Son père
est enfin intervenu, non sans que le mien lui téléphone et le sermone car j'avais tellement appelé à l'aide.... Il a décidé de le prendre chez lui, qu'il lui montrerait, lui, comment il faut se comporter, qu'il était idnadmissible de traiter sa mère ainis. J'ai eu droit, lors de ce départ, à quelques insultes, comme d'entendre que j'étais fasciste ....ah, moi fasciste ..soit, et bien, va voir ailleurs si le monde est meilleur !
Le calme ne dura pas bien longtemps.? Trois semaines, trois petites semaines et je recueillais les propos allarmant du papa, dépité, dépassé, dégouté........Il avait eu des comportements inadmissibles, encore, il fallait le faire soigner mais comment le convaincre d'aller consulter ? Je recueillais tous ces propose, impuissante à mon tour à apporter mon aide, trop faible encore et toujours, je compatissais, j'étais désolée mais révoltée aussi d'entendre :" il est perdu".
Il lui avait fourni un logement hors de chez lui, un genre de studio en travaux dans Bordeaux, avec des commerçants qui fourniraient un sandwich sur le compte du père par jour, un ami qui jéterait un oeil, tout un réseau de personnes pour dire si oui ou non il avait dormi, mangé.
Les semaines passaient avec parfois quelques inquiétudes si personne ne l'avait vu, s'il n'était pas venu dormir.
De mon côté je redécouvrais la solitude, au calme certe, mais cette immense solitude que je ne supporte pas, l'indifférence des voisins, la quiétude dans l'inquiétude. Mais la tranquillité avait donc ce prix.
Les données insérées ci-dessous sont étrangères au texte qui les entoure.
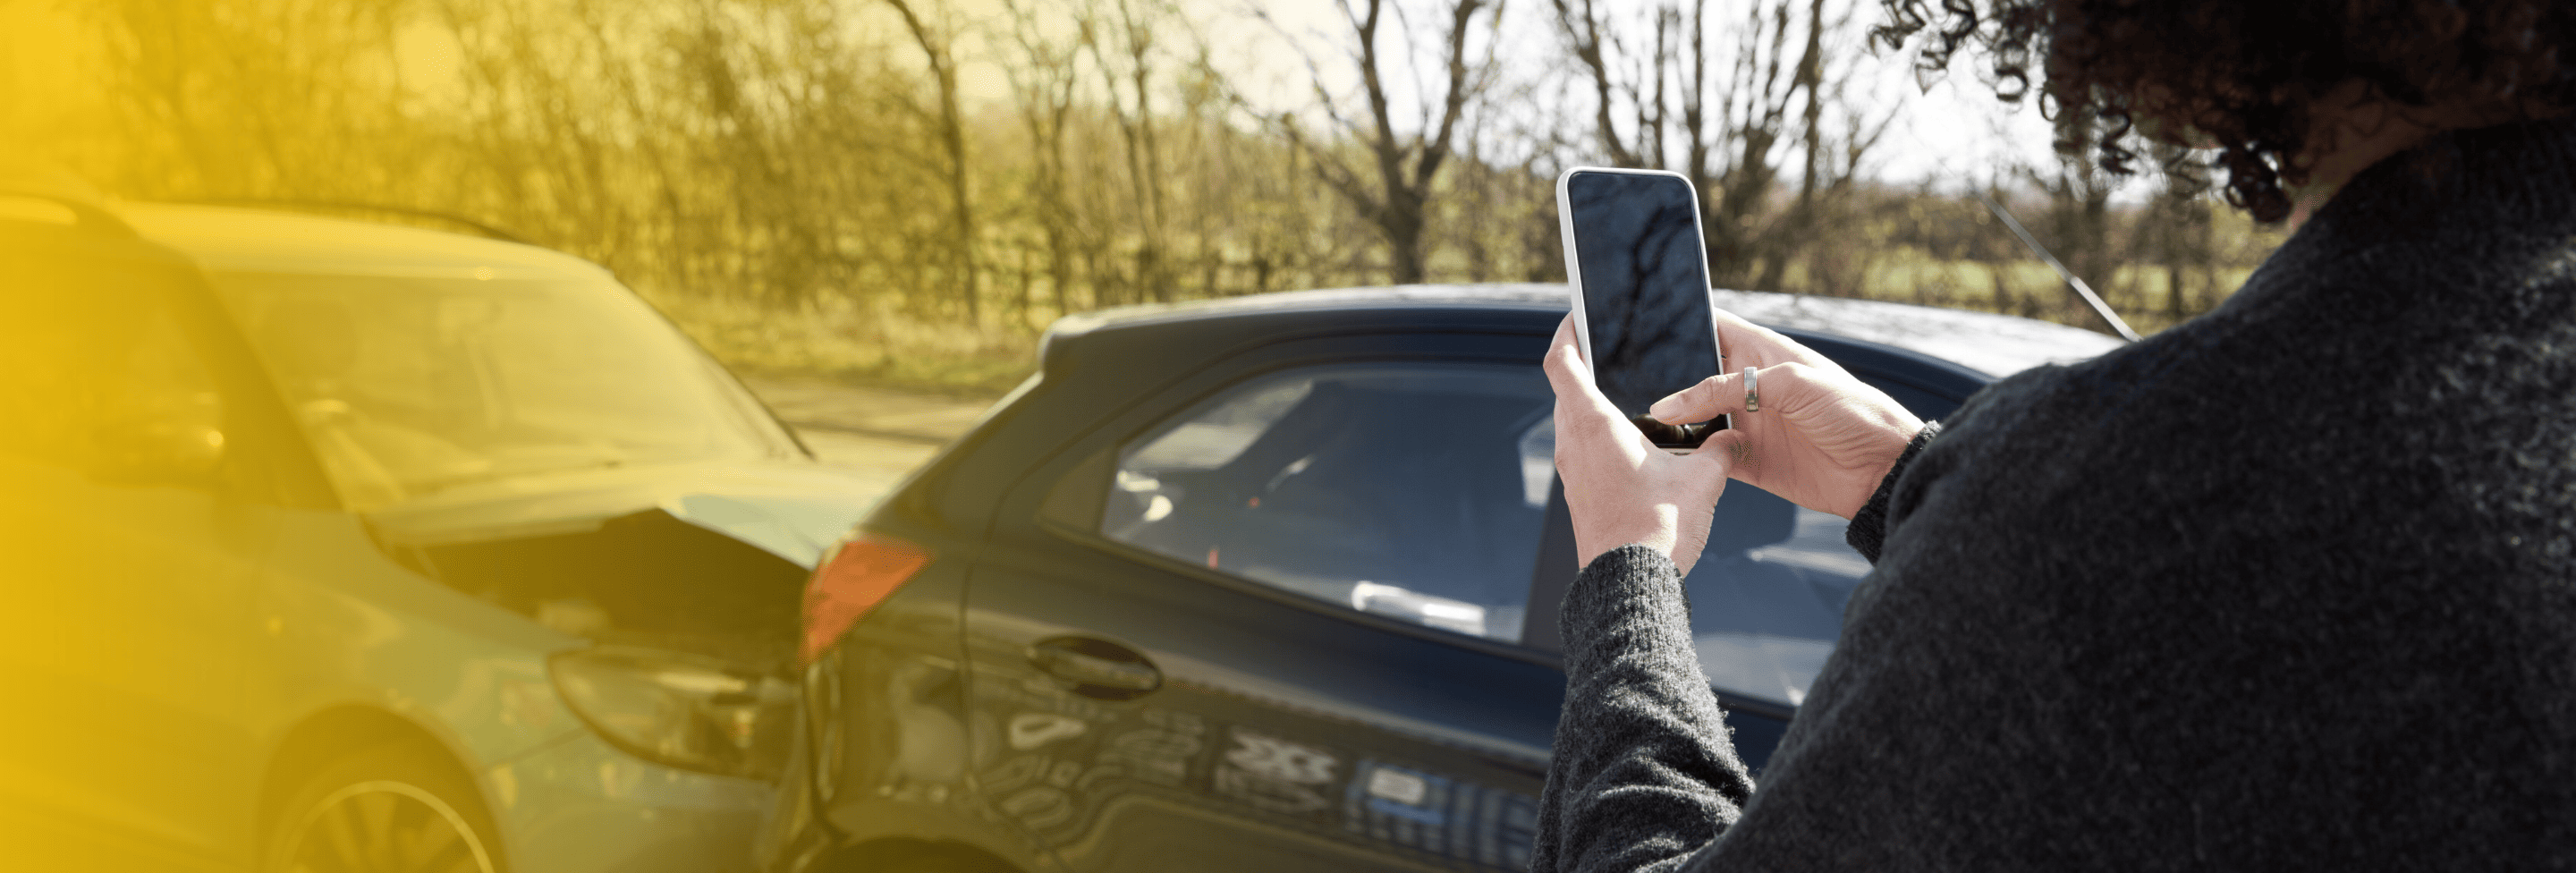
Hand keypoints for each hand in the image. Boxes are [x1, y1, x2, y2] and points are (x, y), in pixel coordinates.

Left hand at [1543, 315, 1735, 574]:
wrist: (1629, 586)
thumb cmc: (1658, 529)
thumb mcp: (1702, 480)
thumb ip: (1720, 449)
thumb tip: (1735, 436)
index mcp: (1593, 425)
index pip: (1562, 362)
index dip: (1566, 332)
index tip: (1577, 316)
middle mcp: (1572, 443)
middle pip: (1565, 389)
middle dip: (1586, 366)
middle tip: (1612, 350)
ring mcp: (1570, 472)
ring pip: (1571, 422)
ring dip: (1590, 404)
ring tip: (1627, 395)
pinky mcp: (1577, 495)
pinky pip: (1580, 451)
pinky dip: (1597, 435)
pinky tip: (1632, 444)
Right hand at [1650, 309, 1924, 519]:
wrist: (1883, 470)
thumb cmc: (1852, 411)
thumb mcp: (1791, 384)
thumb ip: (1728, 388)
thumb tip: (1669, 405)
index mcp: (1762, 354)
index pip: (1713, 329)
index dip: (1681, 324)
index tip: (1642, 323)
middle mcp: (1749, 388)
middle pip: (1692, 376)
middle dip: (1663, 377)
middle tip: (1625, 378)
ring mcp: (1746, 425)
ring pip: (1693, 419)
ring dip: (1670, 421)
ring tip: (1634, 418)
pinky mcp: (1747, 462)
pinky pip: (1706, 457)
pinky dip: (1686, 456)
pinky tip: (1663, 453)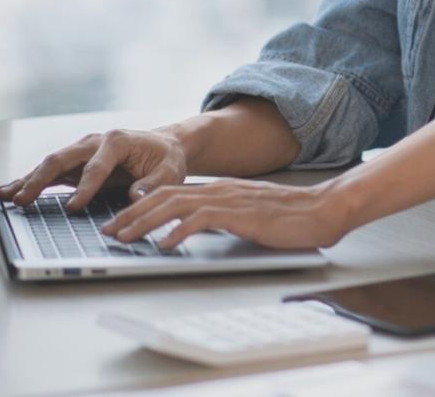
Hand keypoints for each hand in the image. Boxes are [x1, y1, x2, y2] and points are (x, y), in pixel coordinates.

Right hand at [0, 128, 187, 211]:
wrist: (163, 146)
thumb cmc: (166, 159)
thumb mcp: (171, 171)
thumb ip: (154, 183)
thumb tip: (135, 196)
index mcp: (117, 141)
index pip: (96, 167)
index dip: (85, 188)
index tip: (74, 207)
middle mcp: (94, 142)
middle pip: (62, 160)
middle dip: (40, 180)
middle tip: (23, 200)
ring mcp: (82, 152)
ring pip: (49, 165)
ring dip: (27, 180)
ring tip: (4, 196)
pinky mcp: (75, 164)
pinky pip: (50, 173)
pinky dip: (29, 181)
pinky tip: (8, 191)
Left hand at [101, 178, 349, 250]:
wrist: (324, 210)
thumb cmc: (293, 218)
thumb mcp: (250, 217)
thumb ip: (224, 220)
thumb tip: (197, 232)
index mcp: (221, 190)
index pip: (171, 193)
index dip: (141, 207)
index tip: (121, 222)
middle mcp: (220, 190)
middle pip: (164, 196)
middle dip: (132, 214)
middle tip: (110, 230)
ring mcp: (230, 200)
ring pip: (175, 205)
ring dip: (145, 222)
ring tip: (125, 237)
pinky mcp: (240, 214)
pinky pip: (201, 220)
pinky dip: (178, 231)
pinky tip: (165, 244)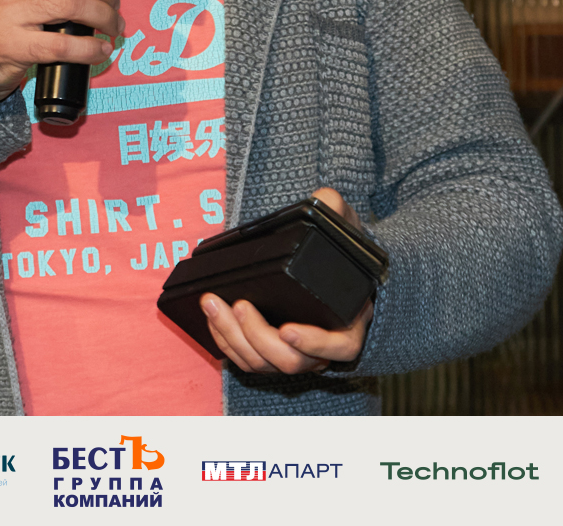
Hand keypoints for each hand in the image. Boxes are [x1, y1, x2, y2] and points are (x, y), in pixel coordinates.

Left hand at [200, 187, 372, 373]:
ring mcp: (295, 353)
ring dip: (233, 338)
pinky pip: (246, 358)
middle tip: (238, 305)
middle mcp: (323, 346)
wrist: (324, 269)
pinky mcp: (269, 351)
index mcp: (349, 321)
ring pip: (263, 363)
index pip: (341, 347)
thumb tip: (325, 199)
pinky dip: (225, 341)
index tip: (286, 329)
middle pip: (290, 360)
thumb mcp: (343, 227)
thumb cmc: (335, 252)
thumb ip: (337, 212)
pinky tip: (212, 317)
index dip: (313, 344)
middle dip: (257, 336)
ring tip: (213, 304)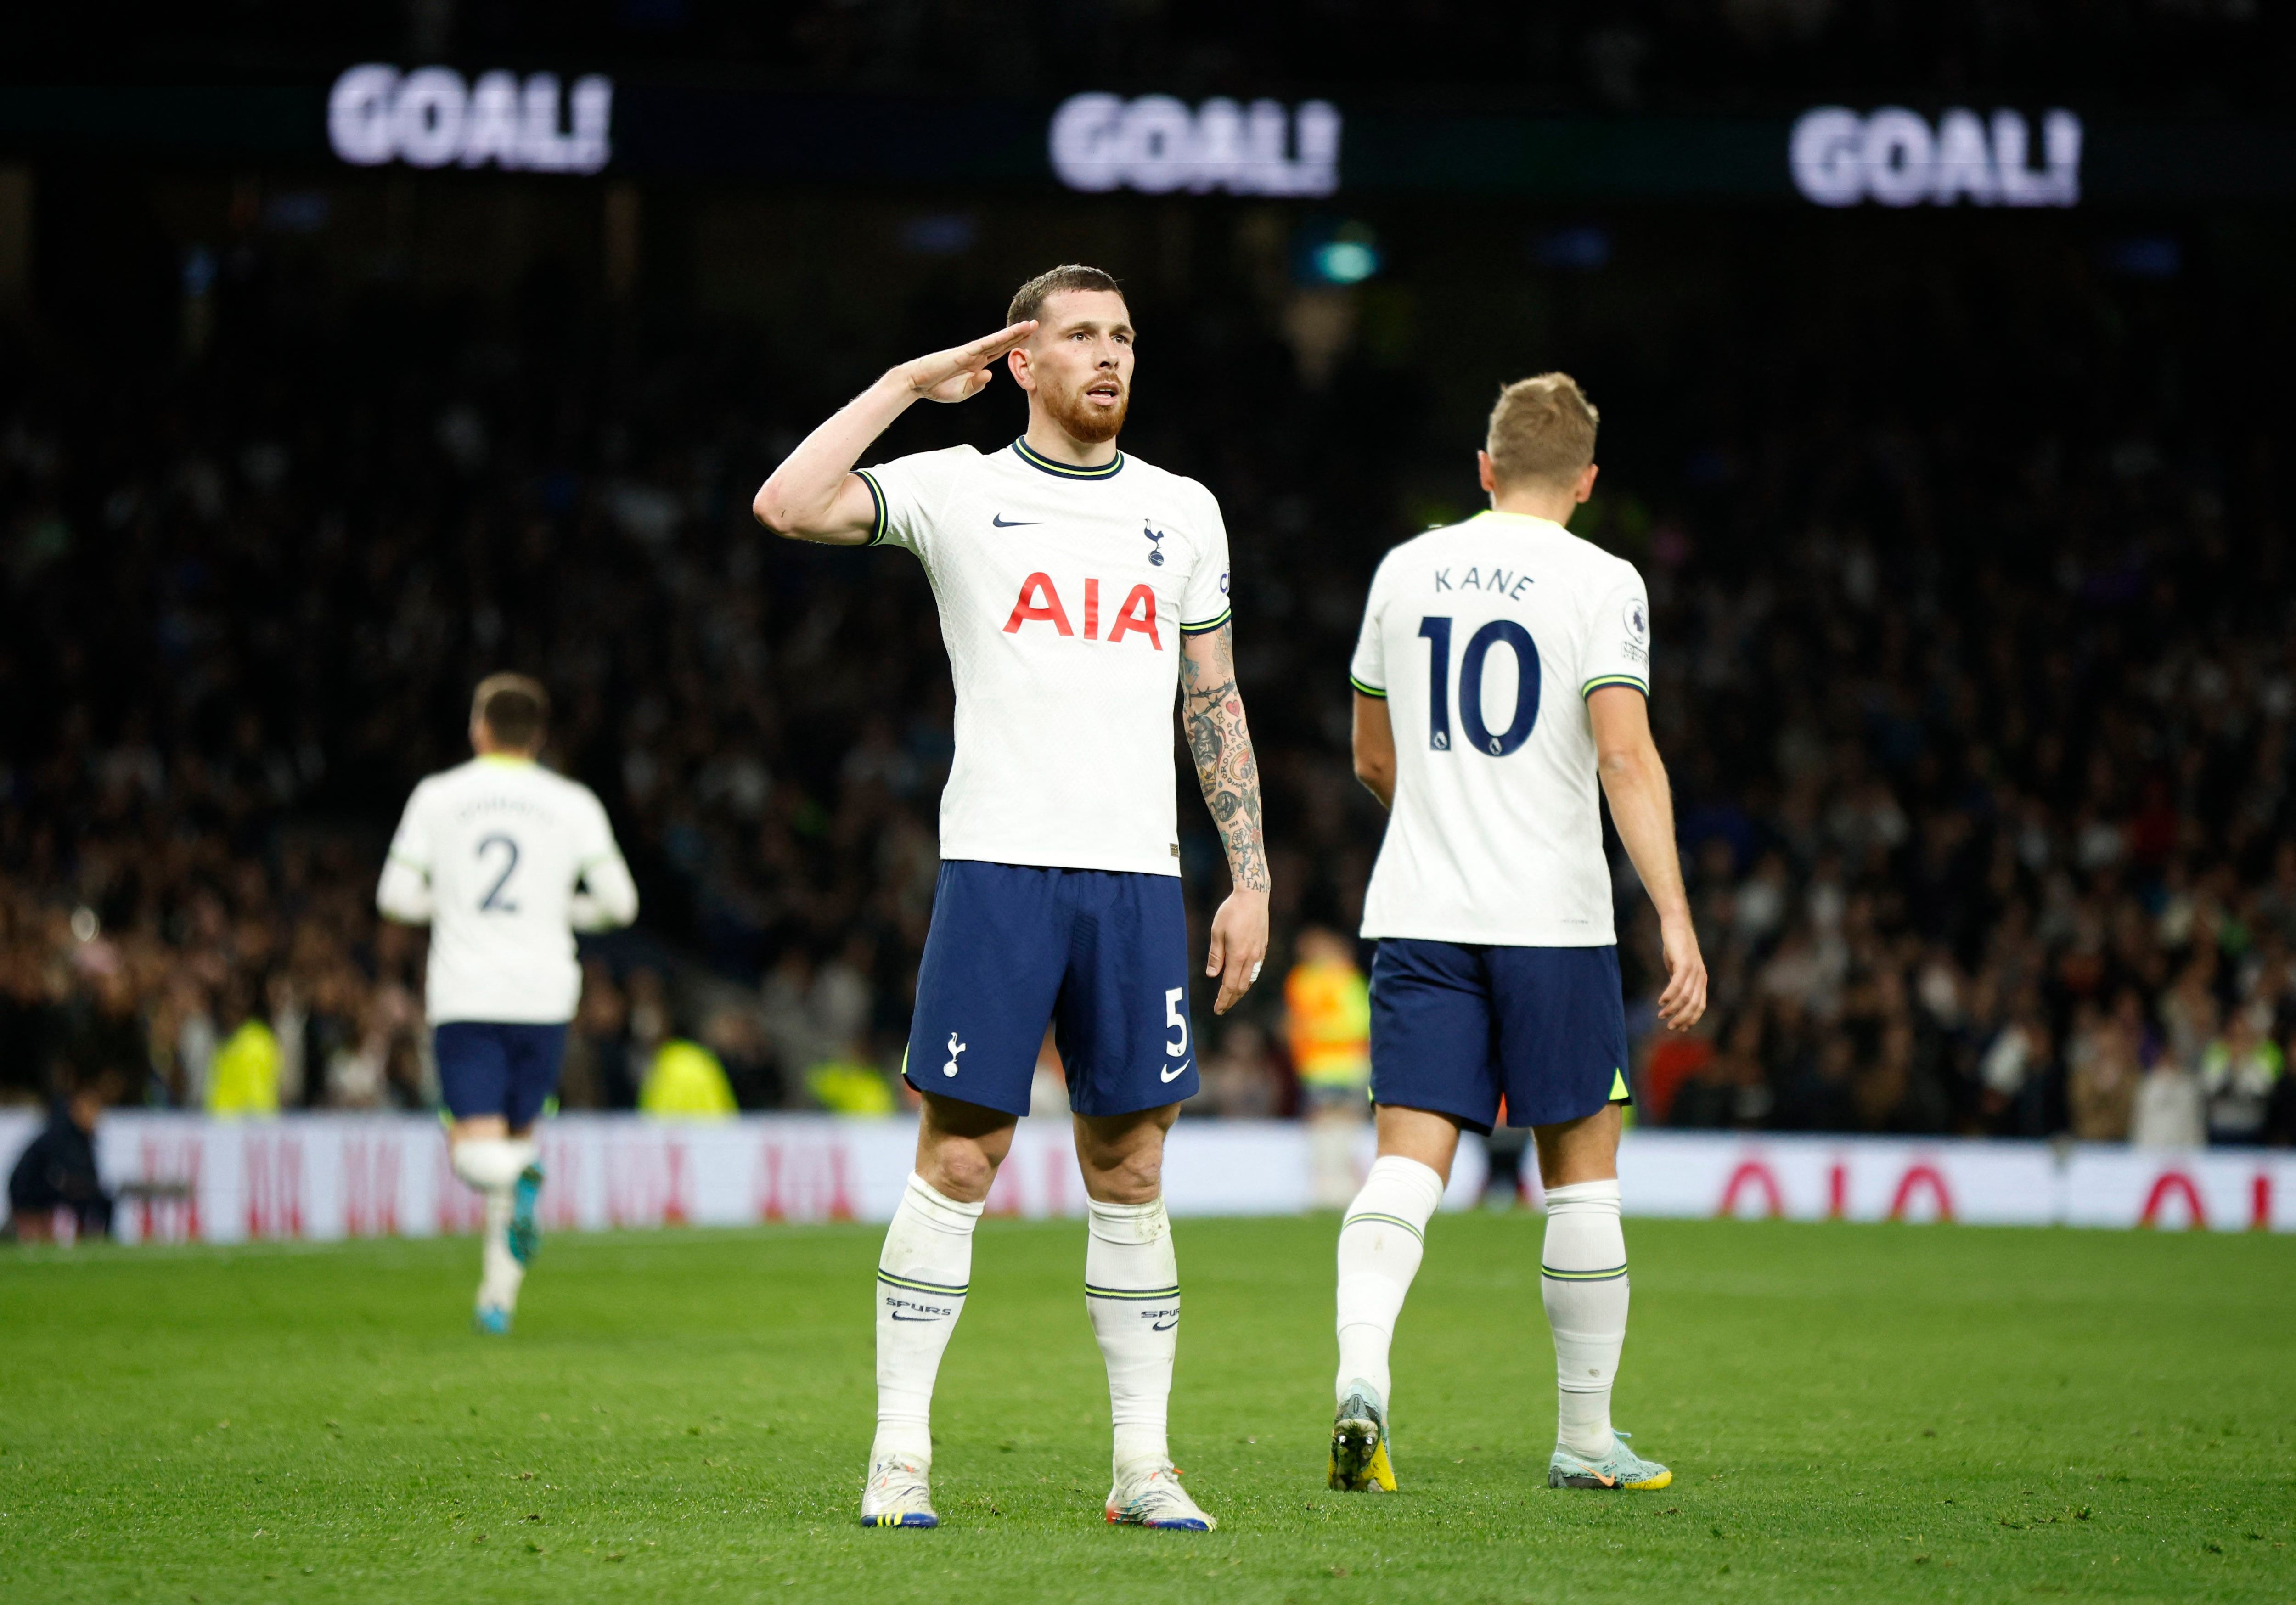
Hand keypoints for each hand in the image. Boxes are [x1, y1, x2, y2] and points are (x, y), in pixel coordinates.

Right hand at [897, 321, 1037, 404]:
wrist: (918, 382)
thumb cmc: (937, 388)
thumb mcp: (962, 393)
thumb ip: (977, 385)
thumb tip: (989, 375)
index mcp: (977, 365)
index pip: (1000, 353)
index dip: (1015, 346)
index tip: (1029, 340)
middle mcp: (976, 356)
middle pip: (1003, 343)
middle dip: (1020, 335)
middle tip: (1036, 324)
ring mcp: (972, 352)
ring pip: (998, 340)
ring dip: (1015, 332)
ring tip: (1031, 324)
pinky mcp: (966, 353)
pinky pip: (987, 344)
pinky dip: (1001, 337)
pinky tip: (1013, 332)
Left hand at [1204, 887, 1270, 1015]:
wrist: (1254, 896)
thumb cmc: (1231, 911)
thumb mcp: (1217, 931)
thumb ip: (1215, 956)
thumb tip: (1212, 975)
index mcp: (1238, 955)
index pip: (1230, 986)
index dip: (1223, 1000)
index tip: (1216, 1010)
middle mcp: (1251, 958)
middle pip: (1241, 987)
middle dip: (1231, 1000)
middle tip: (1221, 1009)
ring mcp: (1259, 953)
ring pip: (1250, 980)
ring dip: (1240, 992)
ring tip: (1230, 999)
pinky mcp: (1263, 948)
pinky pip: (1255, 970)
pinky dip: (1248, 981)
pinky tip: (1242, 981)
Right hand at [1655, 912, 1707, 1030]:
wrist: (1676, 924)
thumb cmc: (1676, 946)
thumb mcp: (1678, 966)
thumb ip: (1679, 981)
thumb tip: (1673, 996)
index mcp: (1701, 980)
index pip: (1700, 1006)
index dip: (1691, 1019)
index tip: (1680, 1028)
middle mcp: (1700, 977)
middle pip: (1694, 1004)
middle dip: (1682, 1018)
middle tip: (1670, 1026)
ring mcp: (1694, 969)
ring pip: (1686, 996)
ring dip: (1673, 1009)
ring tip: (1661, 1015)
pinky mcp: (1684, 962)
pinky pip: (1678, 983)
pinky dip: (1669, 994)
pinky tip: (1661, 1001)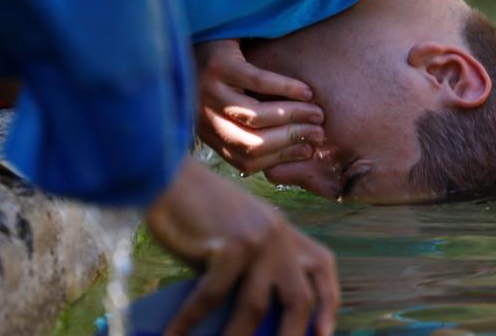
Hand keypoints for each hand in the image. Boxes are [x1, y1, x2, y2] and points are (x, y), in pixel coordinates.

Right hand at [146, 159, 337, 335]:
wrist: (167, 176)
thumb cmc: (194, 214)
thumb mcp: (235, 241)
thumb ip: (249, 274)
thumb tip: (248, 325)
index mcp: (285, 232)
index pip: (322, 266)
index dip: (328, 302)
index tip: (324, 332)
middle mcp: (279, 235)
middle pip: (300, 297)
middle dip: (293, 333)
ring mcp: (258, 240)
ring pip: (256, 306)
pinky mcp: (231, 244)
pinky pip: (213, 297)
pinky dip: (190, 322)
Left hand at [195, 39, 324, 174]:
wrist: (196, 28)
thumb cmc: (220, 70)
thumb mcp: (226, 104)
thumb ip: (246, 126)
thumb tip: (293, 146)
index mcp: (207, 131)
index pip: (244, 160)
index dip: (280, 158)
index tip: (308, 150)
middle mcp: (203, 115)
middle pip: (251, 144)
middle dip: (291, 140)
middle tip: (319, 132)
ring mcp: (208, 90)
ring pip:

J'entendais parler de ces frasques, il était parti, errait de ci de là. Parfois je l'appercevais derrière le portail où il venait me demander des gâteaux et des cigarettes, quelque chose à manger et mon inquiétude, ma douleur reprenait le dessus. Quoi qu'il arrive il est mon enfant et le voir ainsi, à pas d'heure, sans respect pour aucune convenance me révoltait et me blessait. Je n'avais pas toujours quelque chose à lui donner. Je refusais de lui donner de l'argent n'en ayant pas moi même. La leçon n'avait pas porté ses fruits mais je refusais de céder à cette pression, à me résoudre à le reprendre pour continuer à l'entretenir et à tout assumer.
Une association lui était venu en aide. Il s'était battu avec un ami de son père et refusait de rester dans le studio qu'il jugeait insalubre. L'association avait quelques nuités d'hotel payées par le conseil régional. Tout le monde commençait à s'inquiéter pour sa santé mentale. Il avait brisé la porte d'entrée de l'hotel à coups de pied. Sa soeur aussi m'appelait car il était venu la harceler pour des gâteaux et des cigarettes à des heures où les gens dorment. Là aussi il avait explosé la porte de son immeuble et s'était enfui. Elle avait eu très peur mais avait résisté à l'envie de lui porter secours depuis qu'elle avait commis cette erreur et qu'il avait failli la passer par la fenêtre après qu'elle lui ait crié dessus parce qu'il avait innondé sa salle de bain.
Ce comportement était inadmissible et sa toute puissance d'adolescant attardé terrorisait la famille et la société.
Un dimanche de septembre, dix mois après qu'il ait quitté le domicile, je trainais chez moi, en paréo, sortant de la douche quand j'ai entendu un grand fracas au dehors. IL venait d'exploser le portail, et est entré en vociférant dans la maison, un grand couteau dans la main qu'il avait saisi au passage dans la cuisine.
Là, me vouvoyant, il se présenta comme un agent de la CIA et m'accusa d'une série de crimes et délits dignes d'un film d'espionnage. J'ai du sourir un court instant tant c'était ridicule mais la menace du couteau et l'ordre hurlé de me mettre ventre à terre m'a terrorisée. J'ai cependant résisté en insistant sur le fait qu'il fallait que je m'habille puisque ce n'était pas le cas. Ma dernière heure était sans doute arrivée, je voulais au moins rester digne.